The Tompkins County Industrial Development Agency (IDA) is clearly in the cross hairs of heated public opinion with respect to its current and past activities on providing tax abatements for development projects in the City of Ithaca.
I served as a member of the IDA Board for seven years as the representative of the Tompkins County Area Development (TCAD) Board of Directors. The recent decision by the Ithaca City School District Board to withdraw from participating in the abatement process will certainly change the impact and value of property tax abatements to IDA projects. Since school property taxes are typically larger than the combined county and city property taxes the loss of the ICSD portion of the abatement does have a significant impact on the amount of financial incentive that the IDA can provide to a project.
Whether the loss of the school portion of the tax abatement is enough to derail a project can only be determined on a case-by-case basis. Based on my years on the IDA Board reviewing the financial models for projects I suspect the ICSD decision will definitely derail some, but not all, projects. I draw this conclusion because some projects are often razor thin in their margins for success or failure.
There are persuasive arguments to be made on both sides of the issue of giving tax abatements to development projects. In my personal view, as a business owner and taxpayer for both a commercial building and my personal residence, the fundamental concept of giving property tax abatements to stimulate economic growth is a good one. However, the current mission and use of the IDA has changed dramatically from the mission and use of the IDA when I was appointed years ago. In my opinion, the current reluctance of the ICSD Board of Education (BoE) to continue participating in the process may be rooted in the way the current IDA is operating.
When I first joined the IDA Board its mission was to use its authority to grant tax abatements and other incentives to attract new businesses to our county that would create new jobs or facilitate the growth and expansion of existing businesses for job creation. One caveat was that the IDA did not use IDA bonding authority or tax abatements to aid retail or other businesses that would directly compete with existing Tompkins County businesses. Toward the end of my tenure on the IDA Board that all changed.
The IDA, as it is now constituted, does use its bonding and tax abatement authority to benefit retail, apartment, hotel, office and other commercial organizations that, in fact, are in direct competition with existing tax paying businesses in the county.

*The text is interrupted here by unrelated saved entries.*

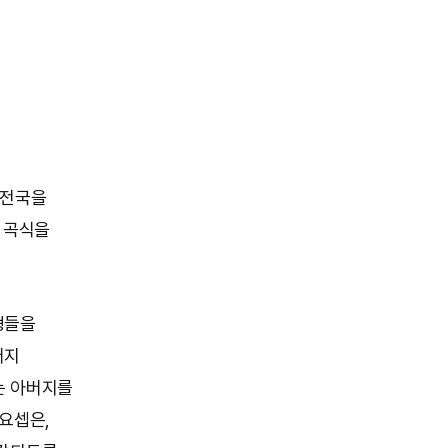
 전국을
 곡식을
형들을
버지
는 아버지를
요셉은,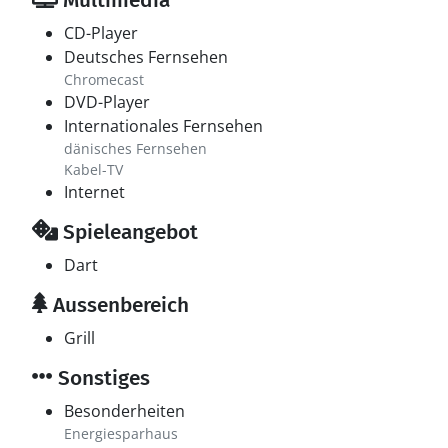
Multimedia
CD-Player
Deutsches Fernsehen
Chromecast
DVD-Player
Internationales Fernsehen
dänisches Fernsehen
Kabel-TV
Internet
Spieleangebot
Dart
Aussenbereich
Grill
Sonstiges
Besonderheiten
Energiesparhaus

Before the IDA changed its mission and operation all of these projects would have generated property tax revenues for ICSD. All of these controversial projects are concentrated in the City of Ithaca and that is why it directly impacts the tax revenues of the ICSD. Therefore, while these projects may stimulate the economy of downtown Ithaca the use of the tax abatements does deprive the ICSD of the opportunity to increase badly needed property tax revenues.
This significant philosophical change in the mission and use of the IDA has a much broader impact than just depriving the ICSD of increased property tax revenues. All other property taxpayers in the county are also impacted by this change since we all must bear the burden of ever increasing property taxes. This is especially true of the taxpaying businesses that must now compete against business that is getting a public financial subsidy through the bonding and tax abatement power of the IDA.
In summary, it is understandable that the ICSD Board would come to the decision that it simply isn't fair to the district to continue to relinquish the opportunity to increase its property tax base. It can also be argued that it is not fair to other property owners that pay full property taxes to ICSD for the district to participate in a program that relieves those projects of paying property taxes at the same time the district must increase its property tax levy on the existing taxpayers.